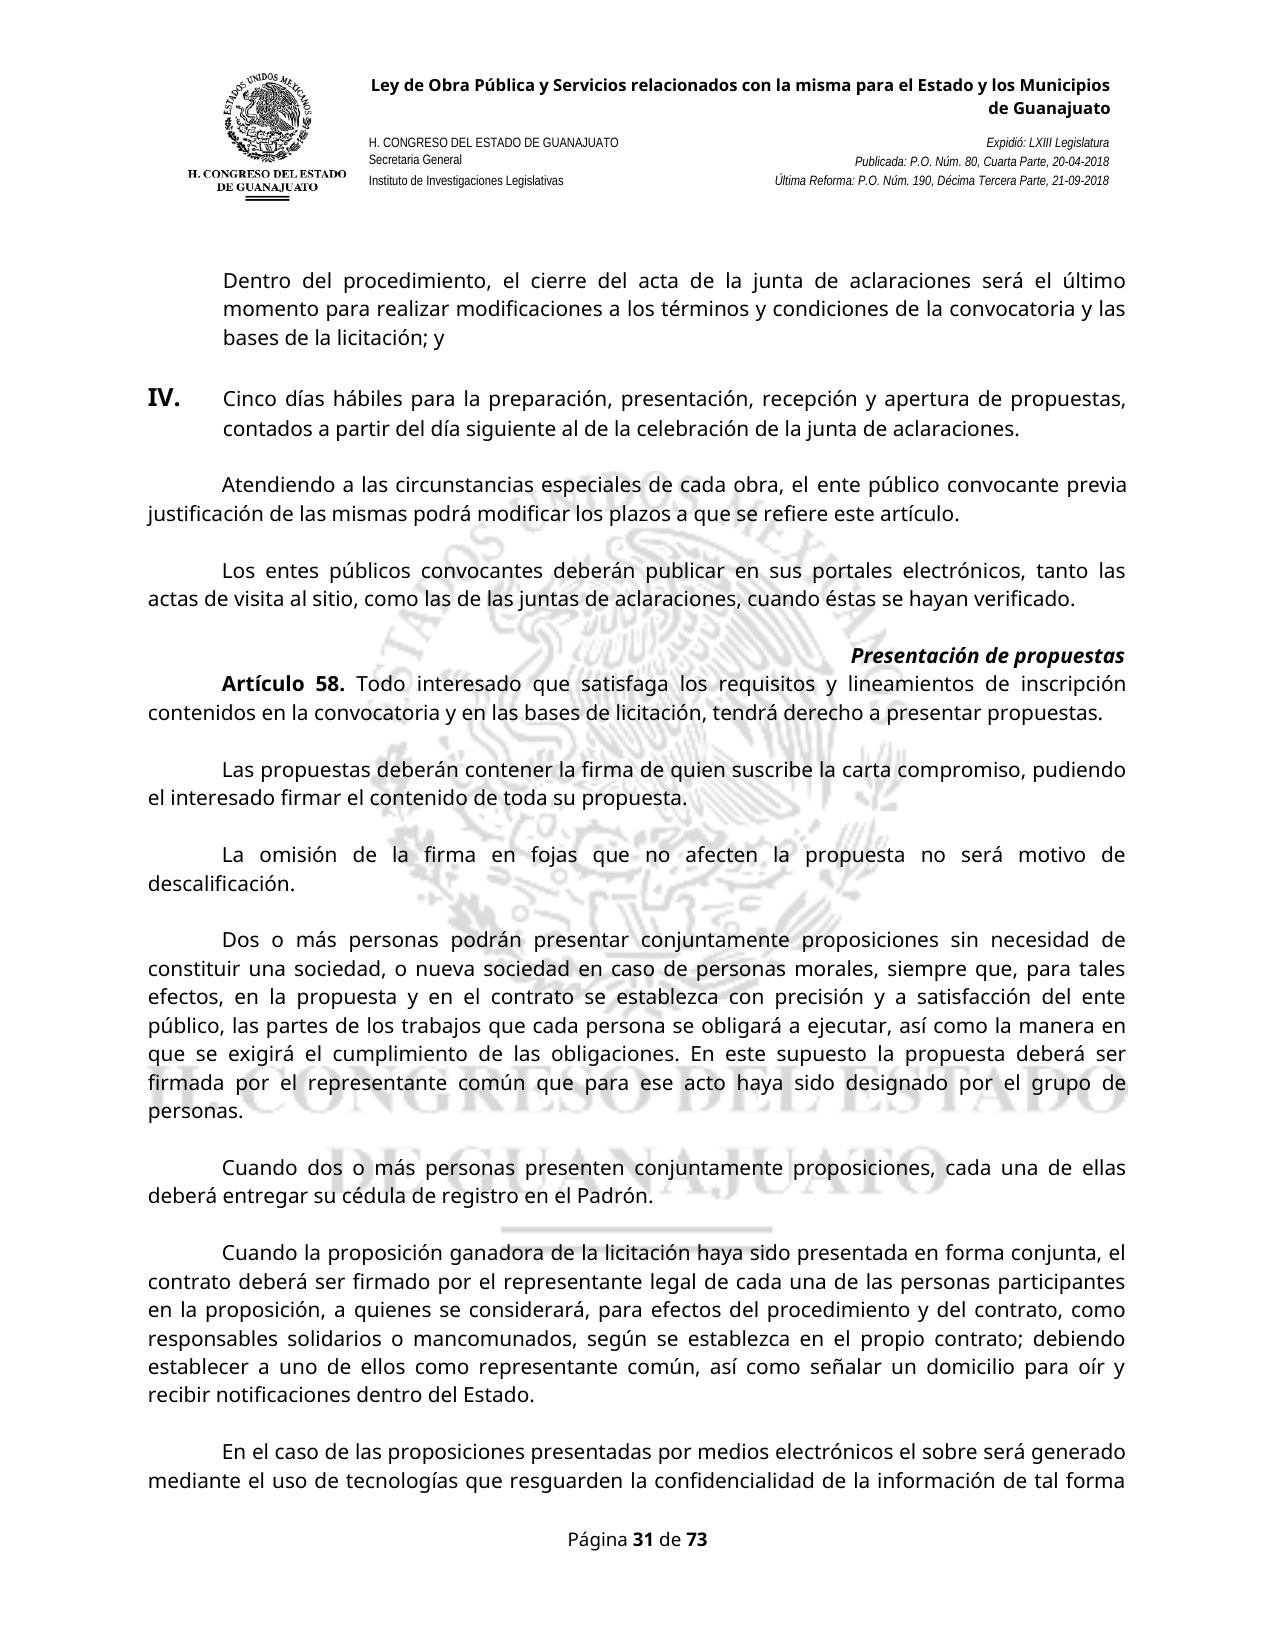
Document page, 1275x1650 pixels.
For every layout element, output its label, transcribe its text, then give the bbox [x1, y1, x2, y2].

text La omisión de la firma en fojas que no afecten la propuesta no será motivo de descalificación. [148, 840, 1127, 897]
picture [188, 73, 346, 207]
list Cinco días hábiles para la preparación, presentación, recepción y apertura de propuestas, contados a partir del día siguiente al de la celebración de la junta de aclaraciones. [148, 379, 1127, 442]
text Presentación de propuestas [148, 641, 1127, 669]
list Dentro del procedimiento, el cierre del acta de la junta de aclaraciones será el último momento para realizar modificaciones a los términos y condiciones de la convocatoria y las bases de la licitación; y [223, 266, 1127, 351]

:::

# ABOUT THIS EXERCISE
Copy out all the records exactly as they read, and omit the pictures.

# YOUR SOLUTION
Document page, 1275x1650 pixels.
For every layout element, output its label, transcribe its text, then give the bbox [x1, y1, x2, y2].

text La omisión de la firma en fojas que no afecten la propuesta no será motivo de descalificación. [148, 840, 1127, 897]
picture [188, 73, 346, 207]
list Cinco días hábiles para la preparación, presentación, recepción y apertura de propuestas, contados a partir del día siguiente al de la celebración de la junta de aclaraciones. [148, 379, 1127, 442]
text Presentación de propuestas [148, 641, 1127, 669]
list Dentro del procedimiento, el cierre del acta de la junta de aclaraciones será el último momento para realizar modificaciones a los términos y condiciones de la convocatoria y las bases de la licitación; y [223, 266, 1127, 351]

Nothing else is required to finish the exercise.